Try it ▸
From the article on the dinosaur embryo fossil, print everything from "In a paper published" down to "by museum staff.", without altering a word.
***** Text under study
A perfectly preserved fossil of a baby dinosaur curled up inside its egg has been rediscovered at the back of Chinese museum, having been mislaid for years, shedding new light on the links between Mesozoic-era creatures and birds.
In a paper published on Tuesday, scientists hailed the discovery of the Late Cretaceous oviraptorid theropod dinosaur embryo as significant.
The 70-million-year-old fossil has been nicknamed Baby Yingliang, after the Yingliang Stone Nature History Museum where it was found. The fossil had been bought in 2000 by the Chinese company that subsidizes the institution, but been forgotten about for two decades, until it was unearthed by museum staff.
Darla Zelenitsky, an associate geoscience professor at Canada’s University of Calgary, who co-authored the paper, said it was incredibly rare to find baby dinosaur bones, so this particularly find was extraordinary.
**********
***** Given records
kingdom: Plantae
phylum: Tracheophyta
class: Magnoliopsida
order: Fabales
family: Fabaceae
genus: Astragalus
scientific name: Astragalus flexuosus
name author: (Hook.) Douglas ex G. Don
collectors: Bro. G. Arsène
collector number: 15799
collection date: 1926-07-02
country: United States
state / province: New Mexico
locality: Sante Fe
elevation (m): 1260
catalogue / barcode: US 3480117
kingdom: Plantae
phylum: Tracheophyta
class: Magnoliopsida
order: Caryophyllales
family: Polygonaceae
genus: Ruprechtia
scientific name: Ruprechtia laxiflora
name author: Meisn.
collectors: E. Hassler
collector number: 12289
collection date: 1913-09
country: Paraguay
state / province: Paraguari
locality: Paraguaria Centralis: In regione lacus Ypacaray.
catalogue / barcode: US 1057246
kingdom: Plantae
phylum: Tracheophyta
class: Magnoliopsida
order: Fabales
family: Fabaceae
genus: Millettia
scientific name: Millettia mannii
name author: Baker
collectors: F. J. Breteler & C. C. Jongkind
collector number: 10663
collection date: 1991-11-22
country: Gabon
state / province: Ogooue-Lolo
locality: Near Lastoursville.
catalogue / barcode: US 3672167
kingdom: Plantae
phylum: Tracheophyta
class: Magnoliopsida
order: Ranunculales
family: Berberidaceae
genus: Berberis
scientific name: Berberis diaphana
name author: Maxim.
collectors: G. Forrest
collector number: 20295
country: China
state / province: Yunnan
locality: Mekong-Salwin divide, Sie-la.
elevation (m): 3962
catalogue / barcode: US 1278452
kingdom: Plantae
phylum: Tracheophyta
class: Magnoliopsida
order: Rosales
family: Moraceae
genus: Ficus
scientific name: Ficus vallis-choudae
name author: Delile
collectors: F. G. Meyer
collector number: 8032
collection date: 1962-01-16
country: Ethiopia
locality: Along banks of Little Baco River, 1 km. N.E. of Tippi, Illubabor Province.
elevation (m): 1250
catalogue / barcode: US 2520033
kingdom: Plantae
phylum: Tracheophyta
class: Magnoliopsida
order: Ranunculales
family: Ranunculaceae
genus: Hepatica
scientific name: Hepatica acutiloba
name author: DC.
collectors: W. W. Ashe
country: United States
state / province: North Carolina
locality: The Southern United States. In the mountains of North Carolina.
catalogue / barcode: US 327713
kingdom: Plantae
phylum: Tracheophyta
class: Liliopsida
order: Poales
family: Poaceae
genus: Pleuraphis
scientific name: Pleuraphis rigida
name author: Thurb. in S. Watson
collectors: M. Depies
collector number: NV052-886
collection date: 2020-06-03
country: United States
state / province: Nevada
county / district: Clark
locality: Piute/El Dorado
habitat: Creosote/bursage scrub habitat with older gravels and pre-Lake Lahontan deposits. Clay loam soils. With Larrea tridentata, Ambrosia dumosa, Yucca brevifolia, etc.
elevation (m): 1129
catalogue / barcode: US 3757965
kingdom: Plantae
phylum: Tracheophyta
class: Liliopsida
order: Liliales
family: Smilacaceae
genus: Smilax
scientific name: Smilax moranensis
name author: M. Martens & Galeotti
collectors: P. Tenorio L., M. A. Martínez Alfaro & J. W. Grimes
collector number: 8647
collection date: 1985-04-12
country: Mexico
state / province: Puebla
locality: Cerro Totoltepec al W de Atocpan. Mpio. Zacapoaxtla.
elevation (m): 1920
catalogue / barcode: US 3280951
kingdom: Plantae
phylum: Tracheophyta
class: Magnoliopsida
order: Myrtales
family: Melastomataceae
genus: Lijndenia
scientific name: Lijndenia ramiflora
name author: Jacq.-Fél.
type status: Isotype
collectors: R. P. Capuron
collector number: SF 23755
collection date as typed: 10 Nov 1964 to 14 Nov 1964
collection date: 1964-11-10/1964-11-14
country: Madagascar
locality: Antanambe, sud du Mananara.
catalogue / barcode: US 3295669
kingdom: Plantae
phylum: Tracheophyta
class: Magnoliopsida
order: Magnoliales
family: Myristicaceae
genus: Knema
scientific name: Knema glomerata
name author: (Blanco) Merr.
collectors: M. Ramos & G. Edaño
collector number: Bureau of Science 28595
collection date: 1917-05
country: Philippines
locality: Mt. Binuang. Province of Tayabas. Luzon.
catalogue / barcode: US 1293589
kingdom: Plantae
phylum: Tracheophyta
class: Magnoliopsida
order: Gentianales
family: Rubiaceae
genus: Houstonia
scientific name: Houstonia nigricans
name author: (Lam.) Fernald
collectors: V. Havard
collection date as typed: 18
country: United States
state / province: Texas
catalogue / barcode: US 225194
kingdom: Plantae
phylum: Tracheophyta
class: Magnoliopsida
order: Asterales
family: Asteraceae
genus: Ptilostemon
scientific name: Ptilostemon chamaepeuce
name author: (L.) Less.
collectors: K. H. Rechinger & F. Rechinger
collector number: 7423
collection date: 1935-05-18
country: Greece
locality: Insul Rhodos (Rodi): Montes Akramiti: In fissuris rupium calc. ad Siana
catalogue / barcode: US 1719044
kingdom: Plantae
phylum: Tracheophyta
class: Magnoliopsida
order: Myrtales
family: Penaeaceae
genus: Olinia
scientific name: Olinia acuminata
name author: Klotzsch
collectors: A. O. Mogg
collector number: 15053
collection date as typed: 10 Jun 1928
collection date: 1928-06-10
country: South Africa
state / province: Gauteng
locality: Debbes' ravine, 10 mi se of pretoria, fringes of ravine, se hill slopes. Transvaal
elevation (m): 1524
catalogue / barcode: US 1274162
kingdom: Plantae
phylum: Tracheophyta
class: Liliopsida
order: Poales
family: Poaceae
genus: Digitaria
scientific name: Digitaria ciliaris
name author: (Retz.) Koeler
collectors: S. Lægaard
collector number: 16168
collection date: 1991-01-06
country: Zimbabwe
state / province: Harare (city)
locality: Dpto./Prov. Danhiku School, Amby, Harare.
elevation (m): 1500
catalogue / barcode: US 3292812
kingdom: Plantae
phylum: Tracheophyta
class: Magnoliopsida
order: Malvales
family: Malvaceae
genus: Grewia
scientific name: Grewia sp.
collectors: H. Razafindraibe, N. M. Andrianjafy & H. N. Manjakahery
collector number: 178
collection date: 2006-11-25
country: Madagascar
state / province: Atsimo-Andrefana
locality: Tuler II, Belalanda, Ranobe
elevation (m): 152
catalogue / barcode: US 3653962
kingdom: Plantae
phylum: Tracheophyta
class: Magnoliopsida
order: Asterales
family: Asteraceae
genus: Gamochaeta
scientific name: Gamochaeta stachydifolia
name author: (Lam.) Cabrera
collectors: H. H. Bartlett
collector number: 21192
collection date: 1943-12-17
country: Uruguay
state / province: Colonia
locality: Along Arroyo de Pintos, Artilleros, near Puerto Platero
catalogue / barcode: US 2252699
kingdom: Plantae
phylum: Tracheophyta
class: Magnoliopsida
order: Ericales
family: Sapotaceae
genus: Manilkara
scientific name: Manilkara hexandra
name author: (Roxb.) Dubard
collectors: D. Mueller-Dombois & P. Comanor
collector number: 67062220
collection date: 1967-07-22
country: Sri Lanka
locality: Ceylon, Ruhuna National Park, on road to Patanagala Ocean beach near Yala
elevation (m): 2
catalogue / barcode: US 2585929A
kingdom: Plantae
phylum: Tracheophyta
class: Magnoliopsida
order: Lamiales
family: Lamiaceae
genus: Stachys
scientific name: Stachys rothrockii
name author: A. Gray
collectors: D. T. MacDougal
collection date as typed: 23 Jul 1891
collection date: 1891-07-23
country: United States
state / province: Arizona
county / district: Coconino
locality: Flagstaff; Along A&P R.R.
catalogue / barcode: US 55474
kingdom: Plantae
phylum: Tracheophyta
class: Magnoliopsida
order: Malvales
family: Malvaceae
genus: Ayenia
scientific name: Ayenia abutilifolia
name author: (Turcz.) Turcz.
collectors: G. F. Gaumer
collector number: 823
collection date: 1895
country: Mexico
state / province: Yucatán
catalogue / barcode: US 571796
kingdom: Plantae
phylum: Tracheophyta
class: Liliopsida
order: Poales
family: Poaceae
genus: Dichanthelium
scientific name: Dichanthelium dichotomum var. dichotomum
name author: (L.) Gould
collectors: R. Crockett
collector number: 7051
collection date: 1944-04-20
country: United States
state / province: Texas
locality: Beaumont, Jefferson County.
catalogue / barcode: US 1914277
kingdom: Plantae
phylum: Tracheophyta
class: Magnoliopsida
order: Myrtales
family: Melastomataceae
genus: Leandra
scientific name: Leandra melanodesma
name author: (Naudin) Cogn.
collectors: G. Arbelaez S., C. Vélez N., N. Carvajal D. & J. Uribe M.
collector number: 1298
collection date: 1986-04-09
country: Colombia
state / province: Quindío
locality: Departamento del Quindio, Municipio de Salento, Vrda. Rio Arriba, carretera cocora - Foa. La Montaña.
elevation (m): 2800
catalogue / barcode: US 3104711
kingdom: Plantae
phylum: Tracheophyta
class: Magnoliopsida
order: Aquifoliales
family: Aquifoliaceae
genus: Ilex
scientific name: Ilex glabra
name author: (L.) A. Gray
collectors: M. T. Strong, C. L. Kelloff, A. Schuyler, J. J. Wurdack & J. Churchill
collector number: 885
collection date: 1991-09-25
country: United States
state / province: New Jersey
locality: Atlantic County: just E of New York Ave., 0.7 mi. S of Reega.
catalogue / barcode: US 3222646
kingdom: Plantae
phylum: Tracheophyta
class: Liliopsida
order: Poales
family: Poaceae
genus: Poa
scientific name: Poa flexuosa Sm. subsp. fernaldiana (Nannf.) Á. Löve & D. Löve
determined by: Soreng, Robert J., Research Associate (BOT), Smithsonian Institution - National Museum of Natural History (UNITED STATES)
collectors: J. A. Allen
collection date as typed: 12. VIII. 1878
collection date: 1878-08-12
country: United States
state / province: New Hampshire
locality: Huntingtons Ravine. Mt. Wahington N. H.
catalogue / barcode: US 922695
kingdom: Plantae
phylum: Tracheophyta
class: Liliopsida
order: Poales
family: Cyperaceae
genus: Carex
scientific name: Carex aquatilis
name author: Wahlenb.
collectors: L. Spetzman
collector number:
**********
Exercise response ▸
In a paper published on Tuesday, scientists hailed the discovery of the Late Cretaceous oviraptorid theropod dinosaur embryo as significant.
The 70-million-year-old fossil has been nicknamed Baby Yingliang, after the Yingliang Stone Nature History Museum where it was found. The fossil had been bought in 2000 by the Chinese company that subsidizes the institution, but been forgotten about for two decades, until it was unearthed by museum staff.